◆ **Stored data entries**

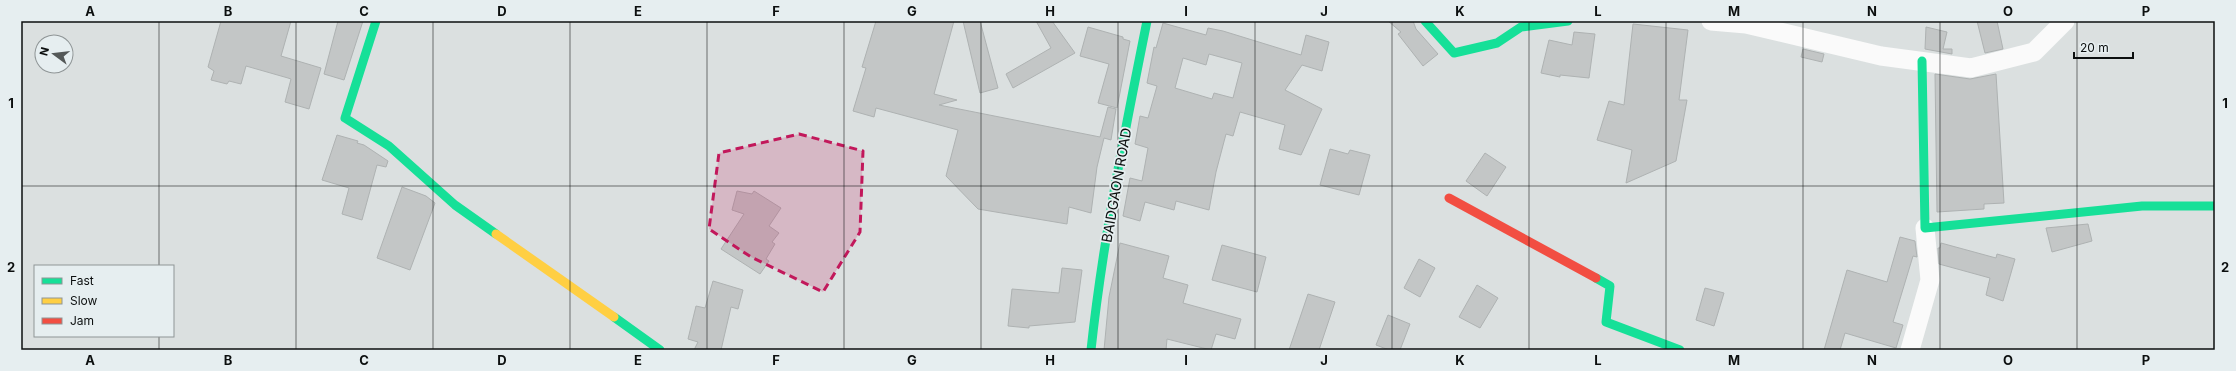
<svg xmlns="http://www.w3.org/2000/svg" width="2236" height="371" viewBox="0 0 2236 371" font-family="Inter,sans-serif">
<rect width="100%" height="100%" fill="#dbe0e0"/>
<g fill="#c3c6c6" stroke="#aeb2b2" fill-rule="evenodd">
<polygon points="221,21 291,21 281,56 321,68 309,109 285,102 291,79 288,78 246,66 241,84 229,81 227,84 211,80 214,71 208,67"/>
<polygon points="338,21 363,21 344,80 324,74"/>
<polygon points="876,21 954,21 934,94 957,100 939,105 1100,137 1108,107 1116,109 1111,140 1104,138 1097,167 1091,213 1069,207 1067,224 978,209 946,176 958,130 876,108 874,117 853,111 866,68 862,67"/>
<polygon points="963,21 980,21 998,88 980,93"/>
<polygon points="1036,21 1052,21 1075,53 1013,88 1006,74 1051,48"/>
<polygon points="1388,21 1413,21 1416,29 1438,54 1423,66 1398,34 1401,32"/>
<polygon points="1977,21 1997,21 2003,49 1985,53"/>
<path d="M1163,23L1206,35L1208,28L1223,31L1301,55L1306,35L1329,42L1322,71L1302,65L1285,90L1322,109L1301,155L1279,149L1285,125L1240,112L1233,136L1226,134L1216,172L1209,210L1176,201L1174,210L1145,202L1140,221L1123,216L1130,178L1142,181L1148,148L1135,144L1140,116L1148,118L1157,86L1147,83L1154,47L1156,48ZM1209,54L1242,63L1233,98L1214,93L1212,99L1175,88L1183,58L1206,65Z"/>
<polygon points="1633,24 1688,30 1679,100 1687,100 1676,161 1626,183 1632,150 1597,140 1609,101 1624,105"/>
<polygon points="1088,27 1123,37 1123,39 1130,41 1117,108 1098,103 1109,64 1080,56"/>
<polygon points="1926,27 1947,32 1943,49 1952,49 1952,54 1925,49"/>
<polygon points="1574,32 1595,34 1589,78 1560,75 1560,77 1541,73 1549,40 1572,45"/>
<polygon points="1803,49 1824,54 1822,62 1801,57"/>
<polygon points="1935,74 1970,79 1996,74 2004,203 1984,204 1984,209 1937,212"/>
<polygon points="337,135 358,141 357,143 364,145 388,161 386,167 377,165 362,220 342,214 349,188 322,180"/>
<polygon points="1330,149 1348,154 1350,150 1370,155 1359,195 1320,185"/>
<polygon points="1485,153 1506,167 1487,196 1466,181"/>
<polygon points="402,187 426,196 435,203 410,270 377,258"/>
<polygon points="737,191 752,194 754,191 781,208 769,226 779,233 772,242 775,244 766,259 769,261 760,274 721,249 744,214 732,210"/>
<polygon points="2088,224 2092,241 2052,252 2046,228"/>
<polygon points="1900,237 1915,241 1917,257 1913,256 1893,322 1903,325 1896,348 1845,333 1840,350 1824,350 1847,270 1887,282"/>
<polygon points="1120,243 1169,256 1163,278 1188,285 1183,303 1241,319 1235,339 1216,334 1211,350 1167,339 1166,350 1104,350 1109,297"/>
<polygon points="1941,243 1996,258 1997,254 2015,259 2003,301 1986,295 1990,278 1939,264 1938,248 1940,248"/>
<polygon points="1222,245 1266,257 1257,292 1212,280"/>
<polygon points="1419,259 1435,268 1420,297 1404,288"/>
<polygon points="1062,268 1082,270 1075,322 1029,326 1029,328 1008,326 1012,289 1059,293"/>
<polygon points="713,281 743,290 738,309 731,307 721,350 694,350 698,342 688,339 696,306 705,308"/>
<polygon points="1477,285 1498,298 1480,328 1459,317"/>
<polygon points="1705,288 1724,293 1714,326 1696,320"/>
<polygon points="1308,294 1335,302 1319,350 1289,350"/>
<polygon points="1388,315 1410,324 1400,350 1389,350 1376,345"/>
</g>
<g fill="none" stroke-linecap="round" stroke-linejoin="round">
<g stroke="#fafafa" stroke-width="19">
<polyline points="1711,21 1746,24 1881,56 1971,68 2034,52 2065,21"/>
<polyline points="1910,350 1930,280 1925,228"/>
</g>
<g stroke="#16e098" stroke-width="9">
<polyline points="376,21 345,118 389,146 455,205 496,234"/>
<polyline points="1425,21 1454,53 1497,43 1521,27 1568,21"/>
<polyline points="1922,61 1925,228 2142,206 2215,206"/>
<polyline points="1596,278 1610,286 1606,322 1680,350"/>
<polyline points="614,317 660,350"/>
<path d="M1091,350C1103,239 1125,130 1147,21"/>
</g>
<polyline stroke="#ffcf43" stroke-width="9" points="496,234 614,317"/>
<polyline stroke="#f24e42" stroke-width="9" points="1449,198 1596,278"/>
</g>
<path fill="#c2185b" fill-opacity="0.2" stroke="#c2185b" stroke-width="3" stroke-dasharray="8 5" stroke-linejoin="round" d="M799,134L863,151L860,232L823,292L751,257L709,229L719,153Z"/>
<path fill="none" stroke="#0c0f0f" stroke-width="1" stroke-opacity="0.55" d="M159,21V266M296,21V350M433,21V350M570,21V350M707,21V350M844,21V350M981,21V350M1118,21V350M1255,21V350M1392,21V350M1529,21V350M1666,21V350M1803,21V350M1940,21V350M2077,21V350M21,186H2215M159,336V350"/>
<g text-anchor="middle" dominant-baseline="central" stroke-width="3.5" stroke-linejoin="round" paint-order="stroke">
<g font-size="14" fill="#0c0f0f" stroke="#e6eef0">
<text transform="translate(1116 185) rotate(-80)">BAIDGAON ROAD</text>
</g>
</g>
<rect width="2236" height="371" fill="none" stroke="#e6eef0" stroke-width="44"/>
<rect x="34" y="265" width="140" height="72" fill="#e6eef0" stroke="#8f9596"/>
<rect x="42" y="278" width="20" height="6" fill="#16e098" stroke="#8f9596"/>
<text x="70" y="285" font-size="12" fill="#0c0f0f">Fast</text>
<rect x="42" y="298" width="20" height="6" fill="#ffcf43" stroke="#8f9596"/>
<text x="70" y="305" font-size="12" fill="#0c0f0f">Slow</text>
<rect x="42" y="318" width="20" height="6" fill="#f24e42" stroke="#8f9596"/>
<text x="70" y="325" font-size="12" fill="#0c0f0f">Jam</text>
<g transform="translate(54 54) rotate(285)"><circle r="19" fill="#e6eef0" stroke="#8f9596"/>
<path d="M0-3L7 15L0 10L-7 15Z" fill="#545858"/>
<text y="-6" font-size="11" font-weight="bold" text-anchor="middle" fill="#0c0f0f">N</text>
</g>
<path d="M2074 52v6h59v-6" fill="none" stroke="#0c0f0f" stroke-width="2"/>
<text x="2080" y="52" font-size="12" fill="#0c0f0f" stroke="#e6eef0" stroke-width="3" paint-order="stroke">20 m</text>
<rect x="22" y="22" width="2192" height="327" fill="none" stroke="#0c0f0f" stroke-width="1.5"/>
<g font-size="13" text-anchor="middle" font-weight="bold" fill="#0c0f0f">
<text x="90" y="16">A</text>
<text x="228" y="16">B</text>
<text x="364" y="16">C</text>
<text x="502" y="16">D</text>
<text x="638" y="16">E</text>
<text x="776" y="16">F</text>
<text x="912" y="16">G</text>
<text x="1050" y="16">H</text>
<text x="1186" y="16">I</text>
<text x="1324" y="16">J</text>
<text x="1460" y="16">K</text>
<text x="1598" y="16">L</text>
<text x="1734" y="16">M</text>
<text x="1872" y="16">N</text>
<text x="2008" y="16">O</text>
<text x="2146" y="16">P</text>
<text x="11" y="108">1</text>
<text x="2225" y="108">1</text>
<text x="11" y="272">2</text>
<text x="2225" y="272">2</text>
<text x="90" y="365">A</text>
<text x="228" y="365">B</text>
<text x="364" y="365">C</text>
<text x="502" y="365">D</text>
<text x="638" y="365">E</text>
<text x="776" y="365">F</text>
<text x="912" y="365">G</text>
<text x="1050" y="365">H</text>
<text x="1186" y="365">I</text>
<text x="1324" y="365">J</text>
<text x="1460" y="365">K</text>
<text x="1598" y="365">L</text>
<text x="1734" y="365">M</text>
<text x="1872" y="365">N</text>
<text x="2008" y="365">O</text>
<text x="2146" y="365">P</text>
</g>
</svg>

==

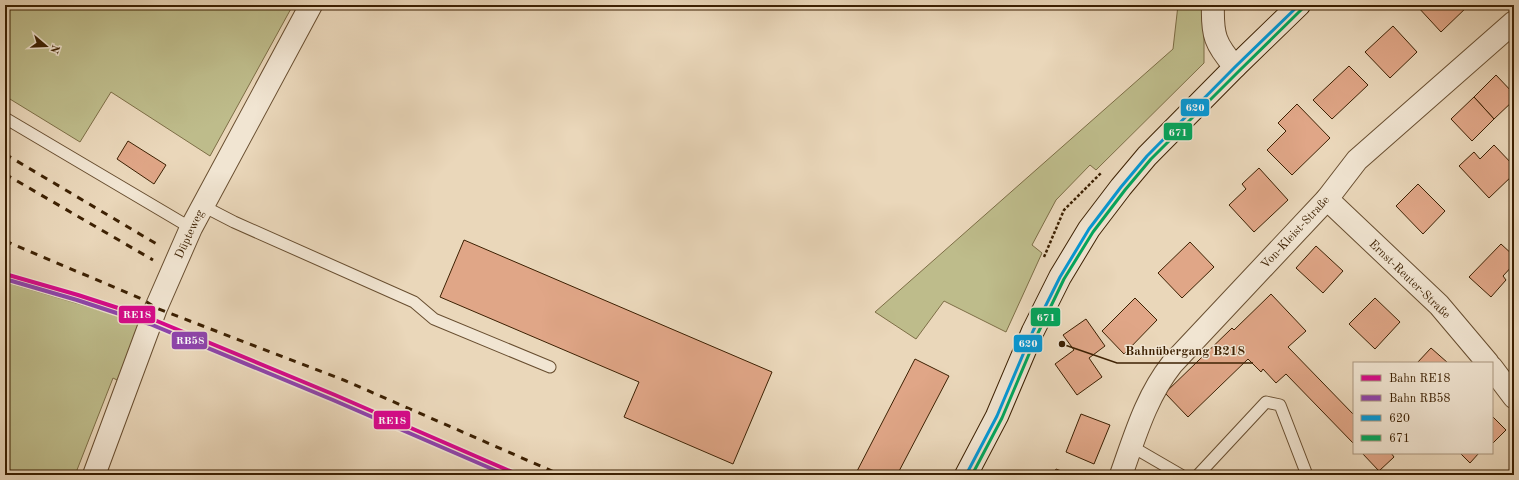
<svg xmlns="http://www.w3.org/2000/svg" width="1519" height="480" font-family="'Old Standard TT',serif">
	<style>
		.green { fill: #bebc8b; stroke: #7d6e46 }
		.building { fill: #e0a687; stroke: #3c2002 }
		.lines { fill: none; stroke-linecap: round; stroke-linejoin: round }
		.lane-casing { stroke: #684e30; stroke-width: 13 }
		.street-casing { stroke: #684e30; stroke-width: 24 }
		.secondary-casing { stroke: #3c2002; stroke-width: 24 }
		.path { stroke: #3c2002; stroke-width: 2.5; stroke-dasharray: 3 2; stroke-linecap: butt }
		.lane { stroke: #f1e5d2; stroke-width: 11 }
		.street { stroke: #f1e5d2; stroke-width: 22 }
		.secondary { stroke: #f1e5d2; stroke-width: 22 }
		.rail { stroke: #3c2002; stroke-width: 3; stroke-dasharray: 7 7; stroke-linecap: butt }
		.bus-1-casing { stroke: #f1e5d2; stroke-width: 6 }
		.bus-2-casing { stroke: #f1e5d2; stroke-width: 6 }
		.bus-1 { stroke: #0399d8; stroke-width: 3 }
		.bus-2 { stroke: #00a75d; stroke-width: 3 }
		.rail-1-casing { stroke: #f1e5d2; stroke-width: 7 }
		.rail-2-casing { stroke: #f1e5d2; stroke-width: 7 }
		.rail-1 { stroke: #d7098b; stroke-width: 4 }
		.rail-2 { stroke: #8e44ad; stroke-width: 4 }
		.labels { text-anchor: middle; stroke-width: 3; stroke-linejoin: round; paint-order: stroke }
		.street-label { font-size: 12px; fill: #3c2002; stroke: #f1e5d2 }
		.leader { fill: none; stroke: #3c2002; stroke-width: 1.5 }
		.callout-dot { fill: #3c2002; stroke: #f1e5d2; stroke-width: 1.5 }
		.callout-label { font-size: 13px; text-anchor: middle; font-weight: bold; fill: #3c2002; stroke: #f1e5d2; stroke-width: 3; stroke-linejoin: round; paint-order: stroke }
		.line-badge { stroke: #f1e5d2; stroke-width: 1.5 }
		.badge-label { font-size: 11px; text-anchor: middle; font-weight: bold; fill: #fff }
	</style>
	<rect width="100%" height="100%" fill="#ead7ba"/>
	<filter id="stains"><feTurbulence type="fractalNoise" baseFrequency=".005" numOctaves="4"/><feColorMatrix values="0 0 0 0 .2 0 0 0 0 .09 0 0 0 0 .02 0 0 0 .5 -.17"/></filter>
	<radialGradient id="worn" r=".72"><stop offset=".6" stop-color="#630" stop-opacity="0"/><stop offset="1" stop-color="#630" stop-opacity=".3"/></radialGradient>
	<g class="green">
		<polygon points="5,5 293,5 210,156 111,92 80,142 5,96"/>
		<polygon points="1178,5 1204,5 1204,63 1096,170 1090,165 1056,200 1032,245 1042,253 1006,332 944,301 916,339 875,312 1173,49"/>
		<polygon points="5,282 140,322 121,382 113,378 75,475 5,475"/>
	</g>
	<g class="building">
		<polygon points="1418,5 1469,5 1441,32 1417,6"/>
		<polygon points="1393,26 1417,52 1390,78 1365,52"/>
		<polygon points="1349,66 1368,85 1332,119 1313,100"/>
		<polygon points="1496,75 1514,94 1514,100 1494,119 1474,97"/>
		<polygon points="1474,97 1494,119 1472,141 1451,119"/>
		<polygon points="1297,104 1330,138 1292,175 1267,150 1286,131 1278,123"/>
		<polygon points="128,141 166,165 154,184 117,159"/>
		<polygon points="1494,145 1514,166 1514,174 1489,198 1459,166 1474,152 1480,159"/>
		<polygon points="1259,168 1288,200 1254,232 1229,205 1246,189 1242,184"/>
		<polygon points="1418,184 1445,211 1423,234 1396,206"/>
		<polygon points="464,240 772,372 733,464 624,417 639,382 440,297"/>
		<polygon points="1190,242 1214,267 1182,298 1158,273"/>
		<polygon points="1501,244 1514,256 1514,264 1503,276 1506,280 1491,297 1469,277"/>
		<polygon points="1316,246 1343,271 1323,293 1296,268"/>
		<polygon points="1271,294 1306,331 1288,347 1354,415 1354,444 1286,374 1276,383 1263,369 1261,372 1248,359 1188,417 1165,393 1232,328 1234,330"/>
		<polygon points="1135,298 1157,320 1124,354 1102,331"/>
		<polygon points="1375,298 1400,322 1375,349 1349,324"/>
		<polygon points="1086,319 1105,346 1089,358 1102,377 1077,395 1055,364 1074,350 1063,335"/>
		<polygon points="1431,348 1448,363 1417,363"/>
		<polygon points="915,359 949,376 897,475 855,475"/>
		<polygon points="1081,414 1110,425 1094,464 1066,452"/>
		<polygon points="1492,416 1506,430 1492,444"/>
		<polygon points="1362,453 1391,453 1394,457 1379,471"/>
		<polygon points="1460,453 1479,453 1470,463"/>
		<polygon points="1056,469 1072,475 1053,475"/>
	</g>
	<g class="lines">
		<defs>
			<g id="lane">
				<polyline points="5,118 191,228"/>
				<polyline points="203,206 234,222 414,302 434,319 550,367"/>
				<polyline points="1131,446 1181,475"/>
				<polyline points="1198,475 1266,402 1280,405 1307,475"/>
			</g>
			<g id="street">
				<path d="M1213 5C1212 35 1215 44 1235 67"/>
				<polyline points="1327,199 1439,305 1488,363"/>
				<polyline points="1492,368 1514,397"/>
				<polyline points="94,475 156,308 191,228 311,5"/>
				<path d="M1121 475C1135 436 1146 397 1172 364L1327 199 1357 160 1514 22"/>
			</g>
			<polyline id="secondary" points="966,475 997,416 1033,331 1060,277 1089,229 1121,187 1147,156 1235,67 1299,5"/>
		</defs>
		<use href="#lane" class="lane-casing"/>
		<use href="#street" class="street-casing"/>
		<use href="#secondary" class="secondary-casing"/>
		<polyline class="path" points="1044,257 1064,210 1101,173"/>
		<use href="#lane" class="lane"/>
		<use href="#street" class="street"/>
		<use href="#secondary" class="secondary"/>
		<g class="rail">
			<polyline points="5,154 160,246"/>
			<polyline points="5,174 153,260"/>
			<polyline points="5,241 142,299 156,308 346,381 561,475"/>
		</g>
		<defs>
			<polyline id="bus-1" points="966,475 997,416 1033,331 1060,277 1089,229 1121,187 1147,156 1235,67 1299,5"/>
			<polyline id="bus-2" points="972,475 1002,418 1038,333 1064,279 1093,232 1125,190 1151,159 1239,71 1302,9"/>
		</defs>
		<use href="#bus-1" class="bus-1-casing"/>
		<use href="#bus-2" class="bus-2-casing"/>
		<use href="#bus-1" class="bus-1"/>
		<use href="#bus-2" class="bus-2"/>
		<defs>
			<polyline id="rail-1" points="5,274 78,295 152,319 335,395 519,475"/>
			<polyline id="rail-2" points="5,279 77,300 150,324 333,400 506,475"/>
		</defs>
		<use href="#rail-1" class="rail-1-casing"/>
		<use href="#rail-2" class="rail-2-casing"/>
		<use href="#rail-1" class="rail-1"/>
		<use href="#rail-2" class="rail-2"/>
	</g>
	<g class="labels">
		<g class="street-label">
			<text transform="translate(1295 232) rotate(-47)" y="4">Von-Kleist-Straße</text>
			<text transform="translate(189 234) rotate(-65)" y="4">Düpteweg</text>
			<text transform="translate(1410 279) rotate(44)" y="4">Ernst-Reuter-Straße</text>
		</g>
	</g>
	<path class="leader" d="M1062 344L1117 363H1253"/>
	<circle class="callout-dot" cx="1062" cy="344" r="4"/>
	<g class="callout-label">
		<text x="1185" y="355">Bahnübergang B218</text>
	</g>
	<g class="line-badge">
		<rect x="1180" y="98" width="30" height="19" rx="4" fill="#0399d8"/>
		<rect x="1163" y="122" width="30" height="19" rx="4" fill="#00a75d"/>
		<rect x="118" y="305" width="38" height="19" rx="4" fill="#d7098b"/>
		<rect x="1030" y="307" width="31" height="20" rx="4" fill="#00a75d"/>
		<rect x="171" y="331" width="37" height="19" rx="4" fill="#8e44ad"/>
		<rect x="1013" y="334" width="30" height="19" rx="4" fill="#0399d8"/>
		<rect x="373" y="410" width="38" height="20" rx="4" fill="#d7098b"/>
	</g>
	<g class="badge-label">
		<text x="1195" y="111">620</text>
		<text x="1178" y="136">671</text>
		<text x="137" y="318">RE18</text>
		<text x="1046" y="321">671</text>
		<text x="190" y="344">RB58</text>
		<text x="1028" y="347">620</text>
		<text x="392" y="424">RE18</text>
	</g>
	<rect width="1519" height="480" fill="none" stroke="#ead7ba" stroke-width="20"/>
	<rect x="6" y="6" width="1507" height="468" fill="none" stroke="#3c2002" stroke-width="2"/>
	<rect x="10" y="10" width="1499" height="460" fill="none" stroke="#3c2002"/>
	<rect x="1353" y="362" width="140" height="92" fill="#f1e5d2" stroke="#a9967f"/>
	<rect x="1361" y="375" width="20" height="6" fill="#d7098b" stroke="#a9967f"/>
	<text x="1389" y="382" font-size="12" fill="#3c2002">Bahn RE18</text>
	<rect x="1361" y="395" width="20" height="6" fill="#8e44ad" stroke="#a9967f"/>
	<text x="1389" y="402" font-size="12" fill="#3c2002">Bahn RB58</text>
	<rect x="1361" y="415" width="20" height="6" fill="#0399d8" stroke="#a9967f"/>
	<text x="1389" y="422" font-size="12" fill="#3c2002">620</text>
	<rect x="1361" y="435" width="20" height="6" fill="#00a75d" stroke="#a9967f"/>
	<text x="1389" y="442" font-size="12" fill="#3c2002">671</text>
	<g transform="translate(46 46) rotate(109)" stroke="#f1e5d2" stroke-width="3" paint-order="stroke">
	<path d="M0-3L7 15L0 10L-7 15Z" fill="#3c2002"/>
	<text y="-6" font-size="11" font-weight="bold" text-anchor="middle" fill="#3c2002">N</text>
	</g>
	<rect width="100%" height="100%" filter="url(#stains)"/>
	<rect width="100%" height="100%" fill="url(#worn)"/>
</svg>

...

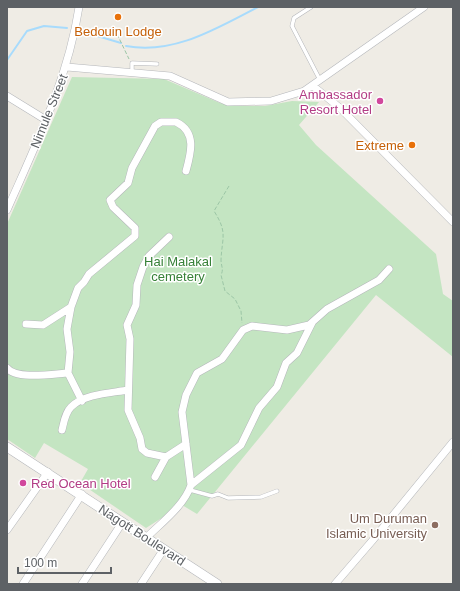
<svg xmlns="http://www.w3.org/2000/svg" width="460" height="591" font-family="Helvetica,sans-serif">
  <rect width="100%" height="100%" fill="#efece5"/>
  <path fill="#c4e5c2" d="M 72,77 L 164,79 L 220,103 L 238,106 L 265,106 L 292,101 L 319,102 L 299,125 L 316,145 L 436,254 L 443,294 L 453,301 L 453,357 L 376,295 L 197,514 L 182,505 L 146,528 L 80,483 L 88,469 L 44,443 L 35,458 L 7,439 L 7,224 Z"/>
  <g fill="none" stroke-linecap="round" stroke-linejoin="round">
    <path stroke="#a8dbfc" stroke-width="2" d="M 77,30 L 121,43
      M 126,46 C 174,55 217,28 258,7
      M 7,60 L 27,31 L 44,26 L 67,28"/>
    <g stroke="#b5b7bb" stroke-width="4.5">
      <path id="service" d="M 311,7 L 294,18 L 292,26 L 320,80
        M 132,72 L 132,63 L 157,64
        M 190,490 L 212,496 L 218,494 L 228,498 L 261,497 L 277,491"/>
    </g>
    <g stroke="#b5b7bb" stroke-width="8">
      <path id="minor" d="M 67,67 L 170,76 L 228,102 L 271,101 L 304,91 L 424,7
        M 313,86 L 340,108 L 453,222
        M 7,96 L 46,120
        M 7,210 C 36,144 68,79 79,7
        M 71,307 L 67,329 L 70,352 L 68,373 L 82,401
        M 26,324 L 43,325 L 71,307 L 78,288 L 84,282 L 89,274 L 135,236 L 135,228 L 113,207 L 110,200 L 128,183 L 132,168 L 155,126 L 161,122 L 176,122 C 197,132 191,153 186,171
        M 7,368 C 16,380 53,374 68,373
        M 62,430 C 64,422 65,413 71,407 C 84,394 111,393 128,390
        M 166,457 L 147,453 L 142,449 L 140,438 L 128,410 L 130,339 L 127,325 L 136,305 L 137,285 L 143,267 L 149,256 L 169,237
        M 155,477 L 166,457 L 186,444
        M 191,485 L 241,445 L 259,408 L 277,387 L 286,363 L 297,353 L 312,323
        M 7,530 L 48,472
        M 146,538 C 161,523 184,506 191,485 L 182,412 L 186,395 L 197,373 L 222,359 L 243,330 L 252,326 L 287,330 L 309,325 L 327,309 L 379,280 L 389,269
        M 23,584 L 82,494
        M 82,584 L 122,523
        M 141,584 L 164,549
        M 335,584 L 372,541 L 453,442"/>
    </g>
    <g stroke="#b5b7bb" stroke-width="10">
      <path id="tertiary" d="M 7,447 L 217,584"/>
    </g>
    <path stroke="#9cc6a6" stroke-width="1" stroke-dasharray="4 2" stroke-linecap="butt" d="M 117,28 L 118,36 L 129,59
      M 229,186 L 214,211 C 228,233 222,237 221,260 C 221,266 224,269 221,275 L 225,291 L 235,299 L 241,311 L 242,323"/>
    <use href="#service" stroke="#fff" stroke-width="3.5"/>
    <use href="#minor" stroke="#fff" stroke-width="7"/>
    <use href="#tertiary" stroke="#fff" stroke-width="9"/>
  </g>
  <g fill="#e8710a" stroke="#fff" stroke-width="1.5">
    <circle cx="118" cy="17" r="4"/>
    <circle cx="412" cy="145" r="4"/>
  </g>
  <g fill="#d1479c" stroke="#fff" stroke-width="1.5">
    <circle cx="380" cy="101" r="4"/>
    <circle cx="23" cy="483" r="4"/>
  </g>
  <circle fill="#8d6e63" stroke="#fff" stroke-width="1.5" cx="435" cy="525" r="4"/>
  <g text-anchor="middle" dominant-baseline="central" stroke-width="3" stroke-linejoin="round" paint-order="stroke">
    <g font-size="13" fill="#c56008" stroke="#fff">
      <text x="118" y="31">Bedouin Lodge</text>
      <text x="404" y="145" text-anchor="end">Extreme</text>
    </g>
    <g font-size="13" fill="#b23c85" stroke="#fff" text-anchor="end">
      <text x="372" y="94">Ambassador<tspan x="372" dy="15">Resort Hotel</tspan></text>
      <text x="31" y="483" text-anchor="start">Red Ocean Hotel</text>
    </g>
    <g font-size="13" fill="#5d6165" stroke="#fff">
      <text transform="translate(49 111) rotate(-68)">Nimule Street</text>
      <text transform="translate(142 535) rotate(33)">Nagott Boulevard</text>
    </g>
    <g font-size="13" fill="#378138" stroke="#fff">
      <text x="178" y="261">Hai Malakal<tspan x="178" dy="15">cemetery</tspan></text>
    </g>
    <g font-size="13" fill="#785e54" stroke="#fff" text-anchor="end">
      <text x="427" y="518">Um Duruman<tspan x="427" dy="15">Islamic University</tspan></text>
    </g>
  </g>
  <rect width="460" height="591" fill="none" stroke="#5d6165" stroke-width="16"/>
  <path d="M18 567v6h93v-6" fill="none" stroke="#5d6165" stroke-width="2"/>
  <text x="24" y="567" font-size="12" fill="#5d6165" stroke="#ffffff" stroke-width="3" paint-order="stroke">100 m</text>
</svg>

◆ **Aim of the task**
Your answer should consist of the lines from the line with "72,77 L 164,79" to the line with "M 126,46 C 174,55 217,28 258,7" above, repeated exactly, both ends included.

◆ **Expected output**
  <path fill="#c4e5c2" d="M 72,77 L 164,79 L 220,103 L 238,106 L 265,106 L 292,101 L 319,102 L 299,125 L 316,145 L 436,254 L 443,294 L 453,301 L 453,357 L 376,295 L 197,514 L 182,505 L 146,528 L 80,483 L 88,469 L 44,443 L 35,458 L 7,439 L 7,224 Z"/>
  <g fill="none" stroke-linecap="round" stroke-linejoin="round">
    <path stroke="#a8dbfc" stroke-width="2" d="M 77,30 L 121,43
      M 126,46 C 174,55 217,28 258,7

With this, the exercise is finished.